◆ What needs to be done
Exactly what is written in the records below should be returned, minus the images.

==*==

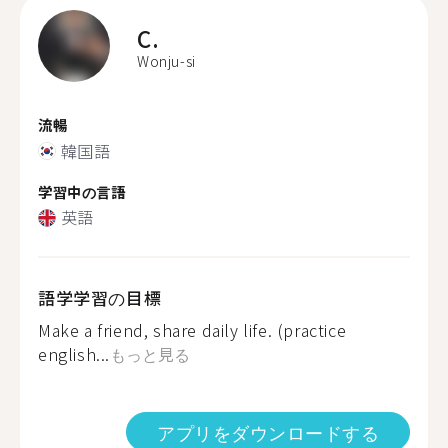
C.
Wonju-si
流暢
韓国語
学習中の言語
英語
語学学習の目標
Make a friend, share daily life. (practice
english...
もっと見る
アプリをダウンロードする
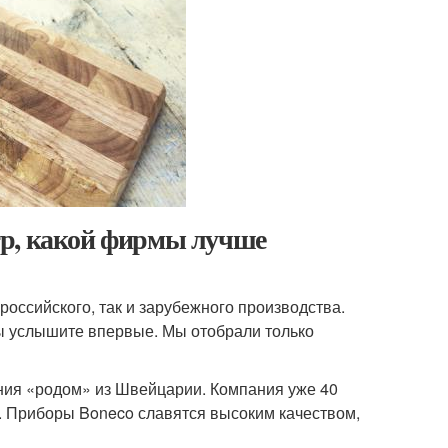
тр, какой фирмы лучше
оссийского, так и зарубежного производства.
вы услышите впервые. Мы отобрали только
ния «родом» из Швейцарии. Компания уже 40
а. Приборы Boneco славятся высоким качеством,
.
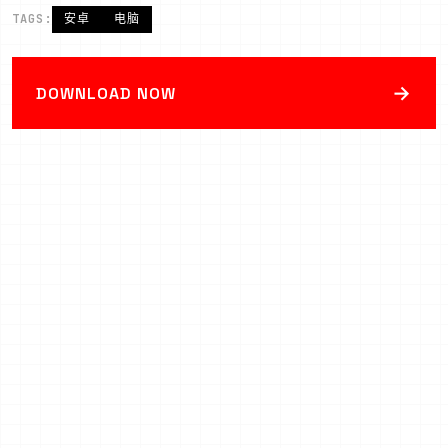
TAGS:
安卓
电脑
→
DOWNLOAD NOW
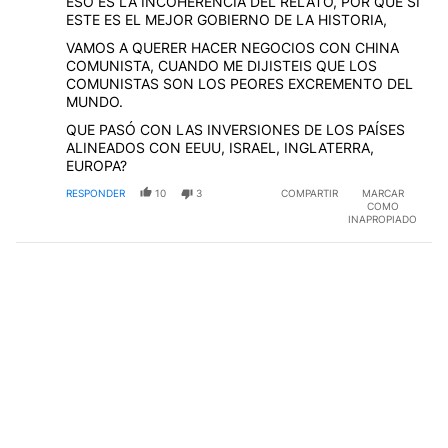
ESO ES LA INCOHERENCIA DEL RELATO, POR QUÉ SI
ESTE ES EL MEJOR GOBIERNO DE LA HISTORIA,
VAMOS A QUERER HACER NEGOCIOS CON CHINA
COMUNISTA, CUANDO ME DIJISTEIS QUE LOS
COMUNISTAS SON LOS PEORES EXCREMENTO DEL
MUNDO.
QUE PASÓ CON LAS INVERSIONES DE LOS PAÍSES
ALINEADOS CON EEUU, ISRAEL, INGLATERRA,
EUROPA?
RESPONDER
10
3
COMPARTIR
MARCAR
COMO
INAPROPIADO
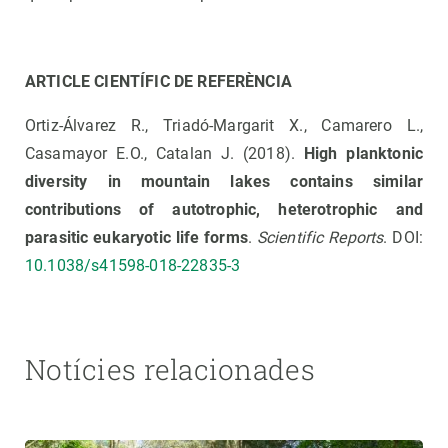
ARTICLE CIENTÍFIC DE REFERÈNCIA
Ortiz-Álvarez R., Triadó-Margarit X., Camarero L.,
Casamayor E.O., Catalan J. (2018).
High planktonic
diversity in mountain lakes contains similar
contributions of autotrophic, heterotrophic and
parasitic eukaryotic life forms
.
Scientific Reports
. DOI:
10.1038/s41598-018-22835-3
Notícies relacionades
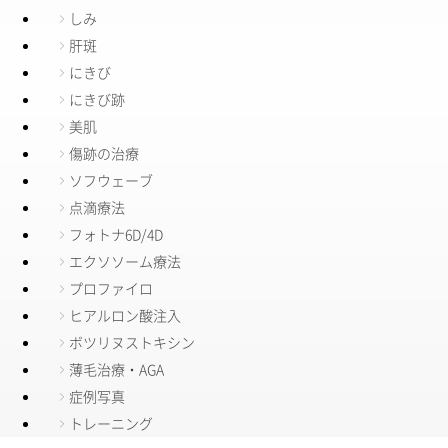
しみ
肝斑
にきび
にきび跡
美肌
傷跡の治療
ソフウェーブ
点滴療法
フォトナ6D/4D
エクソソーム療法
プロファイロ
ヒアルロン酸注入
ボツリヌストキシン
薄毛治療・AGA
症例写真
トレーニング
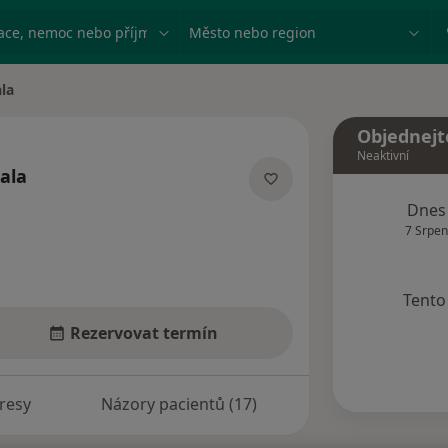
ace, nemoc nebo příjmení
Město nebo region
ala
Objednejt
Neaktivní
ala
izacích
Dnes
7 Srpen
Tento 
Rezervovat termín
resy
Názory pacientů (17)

==*==

◆ Completed exercise
C.
Wonju-si
流暢
韓国語
学習中の言語
英語
語学学習の目標
Make a friend, share daily life. (practice
english...
もっと見る
アプリをダウンロードする
тр, какой фирмы лучше
оссийского, так и зарубежного производства.
вы услышите впервые. Мы отобрали только
ния «родом» из Швейцарии. Компания уже 40
а. Приборы Boneco славятся высоким качеством,
.
TAGS:
安卓
电脑
→
DOWNLOAD NOW
ESO ES LA INCOHERENCIA DEL RELATO, POR QUÉ SI
ESTE ES EL MEJOR GOBIERNO DE LA HISTORIA,
VAMOS A QUERER HACER NEGOCIOS CON CHINA
COMUNISTA, CUANDO ME DIJISTEIS QUE LOS
COMUNISTAS SON LOS PEORES EXCREMENTO DEL
MUNDO.
QUE PASÓ CON LAS INVERSIONES DE LOS PAÍSES
ALINEADOS CON EEUU, ISRAEL, INGLATERRA,
EUROPA?
RESPONDER
10
3
COMPARTIR
MARCAR
COMO
INAPROPIADO
ARTICLE CIENTÍFIC DE REFERÈNCIA
Ortiz-Álvarez R., Triadó-Margarit X., Camarero L.,
Casamayor E.O., Catalan J. (2018).
High planktonic
diversity in mountain lakes contains similar
contributions of autotrophic, heterotrophic and
parasitic eukaryotic life forms
.
Scientific Reports
. DOI:
10.1038/s41598-018-22835-3
Notícies relacionades
しみ
肝斑
にきび
にきび跡
美肌
傷跡の治療
ソフウェーブ
点滴療法
フォトナ6D/4D
エクソソーム療法
プロファイロ
ヒアルロン酸注入
ボツリヌストキシン
薄毛治療・AGA
症例写真
トレーニング
ace, nemoc nebo příjmení
Město nebo region
ala
Objednejt
Neaktivní
ala
izacích
Dnes
7 Srpen
Tento 
Rezervovat termín
resy
Názory pacientů (17)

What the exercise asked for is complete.